Tears welled, but she scrubbed her eyes and hugged her waist. “Won’t happen again.”
Chapter 25
Ryn sat o
n the sofa in the shadowy living room. Maj snored at her side. Elijah and Beau had left twenty minutes earlier to find something to eat. Ryn had promised to set the table as part of her contribution to the meal. So far she hadn’t made a move to get out plates and silverware. Elijah’s pronouncement about Lavender made setting the table seem a little too prosaic.
She pulled her knees up under her chin. If the Colombian cartel could kill Lavender and make it look like a car accident she’d caused, why couldn’t they murder Stone and make Ryn look guilty? And hadn’t the Colombian cartel been rounded up and jailed years ago?

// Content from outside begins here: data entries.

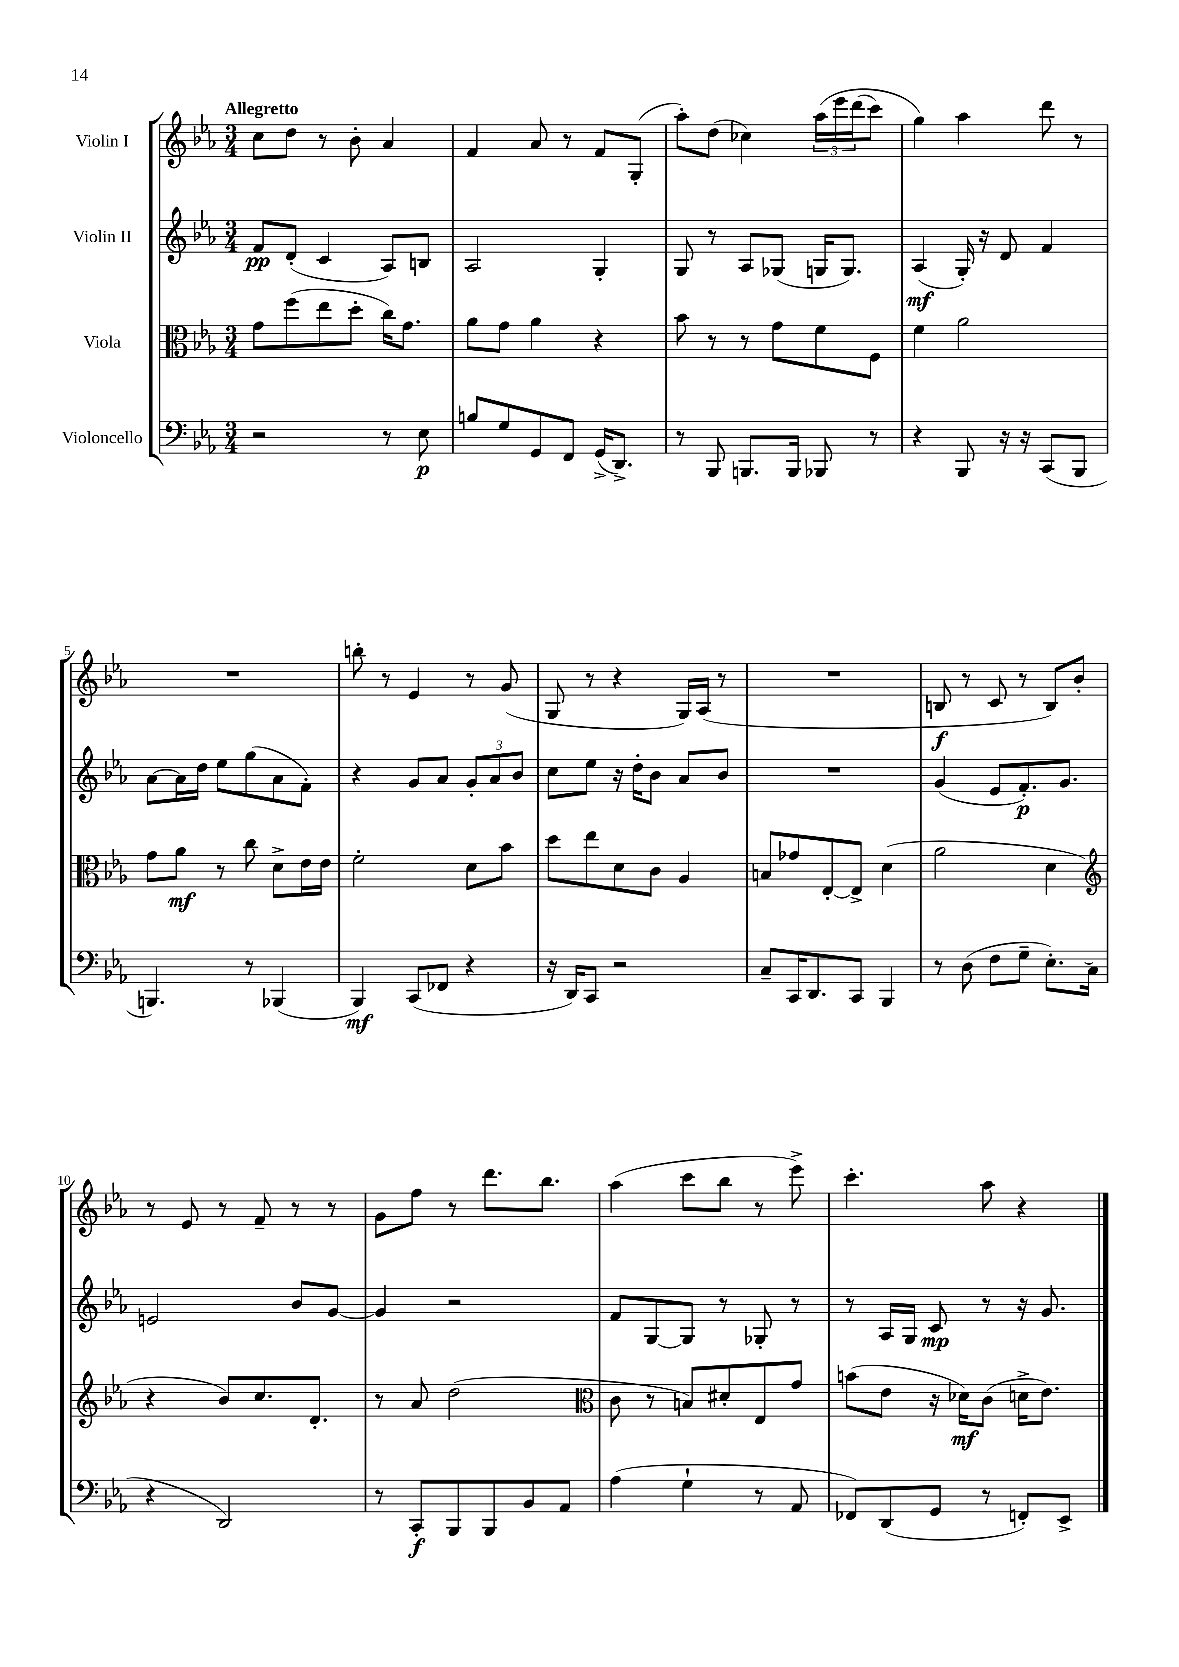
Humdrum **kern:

**kern	**kern	**kern	**kern
*staff4	*staff3	*staff2	*staff1
*clefF4	*clefC3	*clefG2	*clefG2
*k[b-e-a-]	*k[b-e-a-]	*k[b-e-a-]	*k[b-e-a-]
*M3/4	*M3/4	*M3/4	*M3/4
2r	8g	8f	8cc
.	(8ff	(8d'	8dd
.	8ee-	4c	8r
.	8dd'	.	8b-'
8r	16cc)	8A-)	4a-
.	8.g	.	.
8E-	.	8B	.
=	=	=	=
8B	8a-	2A-	4f
8G	8g	.	.
8GG	4a-	.	8a-
8FF	.	.	8r
(16GG^	4r	4G'	8f
8.DD^)	.	.	.
.	.	.	(8G'
=	=	=	=
8r	8b-	8G	8aa-')
8BBB-	8r	8r	(8dd
8.BBB	8r	8A-	4cc-)
.	8g	(8G-	.
16BBB	.	.	.
8BBB-	8f	16G	&(24aa-
.	.	.	24eee-
.	.	8.G)	.
.	.	.	(24ddd
8r	8F	.	8ccc)
=	=	=	=
4r	4f	(4A-	4gg&)
8BBB-	2a-	16G')	4aa-
.	.	16r	.
16r	.	8d	.
16r	.	.	.
(8CC	.	4f	8ddd
8BBB-	.	.	8r
=	=	=	=
4.BBB)	8g	[8a-	2.r
.	8a-	16a-]	.
.	.	16dd	.
.	8r	8ee-	.
8r	8cc	(8gg	.
(4BBB-	8d^	8a-	.
.	16e-	8f')	.
.	16e-	.	.
=	=	=	=
4BBB-)	2f'	4r	8bb'
.	.	.	8r
(8CC	.	8g	4e-
8FF-	.	8a-	.
4r	8d	12g'	8r
.	.	12a-	.
.	8b-	.	(8g
.	.	12b-	.
=	=	=	=
16r	8dd	8cc	8G
16DD)	.	.	.
8CC	8ee-	8ee-	8r
2r	8d	16r	4r
.	.	16dd'	.
.	8c	8b-	.
.	4A-	8a-	16G)
.	.	.	(16A-
.	.	8b-	8r
=	=	=	=
8C~	8B	2.r	2.r
16CC	8g-	.	.
8.DD	.	.	.
.	[8E-'	.	.
8CC	8E-^]	.	.
4BBB-	(4d	.	.
=	=	=	=
8r	2a-	(4g	8B
(8D	.	.	8r
8F	.	8e-	8c
8G~	.	8.f')	8r
8.E-')	4d	.	8B)
.	.	8.g	.
.	.	.	8b-'
(16C	.	.	.
=	=	=	=
*	*clefG2	*	*
4r	4r	2e	8r
.	.	.	8e-
2DD)	8b-)	.	8r
.	8.cc	.	8f~
.	.	8b-	8r
.	8.d'	.	.
.	.	[8g	8r
=	=	=	=
8r	8r	4g]	8g
8CC'	8a-	.	8ff
8BBB-	(2dd	2r	8r
8BBB-	.	.	8.ddd
8BB-	.	.	.
.	.	.	8.bb-
8AA-	.	.	.
=	=	=	=
*	*clefC3	*	*
(4A-	8c	8f	(4aa-
.	8r	[8G	.
4G`	8B)	8G]	8ccc
.	8d#'	8r	8bb-
8r	8E-	8G-'	8r
8AA-	8g	8r	8eee-^)
=	=	=	=
8FF-)	(8b	8r	4.ccc'
(8DD	8e-	16A-	.
.	.	16G	.
8GG	16r	8c	.
.	16d-)	.	.
8r	(8c	8r	8aa-
8FF')	16d^	16r	4r
.	8.e-)	8.g	.
8EE-^	.	.	.
==	==	==	==
*-	*-	*-	*-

She shivered and stood to turn on the hall light. All the living room lamps and vases she and Beau had removed earlier still sat in the kitchen—which looked like a cluttered cave. As she passed in front of the big front window, Ryn scanned the street for green Corollas. An old-fashioned streetlight threw off a small yellow circle to light the deserted sidewalk and street. Across from the apartment building, bungalows lit from within looked cozy and inviting—despite the dark closing down around them.
No signs of green Corollas or black Cadillac limos.
She stared at the spot Beau swore was where the Cadillac had parked. He figured the man who stepped out of the car was the guy who said something on the phone Beau hadn’t completely understood. Something about helping Ryn.
“So I went downstairs.” Was Ryn mad because he forgot he couldn’t get back into the building? “I did remember to take the elevator key.”
Ryn sighed and closed the drapes. Beau had reasoned she should be mad at herself. “Because you never told me I couldn’t leave the apartment. Did you?”
"No, I didn't tell you—I thought—"
"Thought I could read minds?"
Ryn’s face burned and she hugged her waist. He was right. She’d never specifically and succinctly told him not to leave the apartment. And he’d gone out because he thought she was in trouble—even though she was asleep in the bedroom. Naturally, he took Maj.
They could’ve killed him. When he didn’t answer the whole bunch of questions they asked, they could’ve killed him. Instead they’d ordered him out of the limo. Told him to walk back to Ryn’s since he didn’t want to help them out.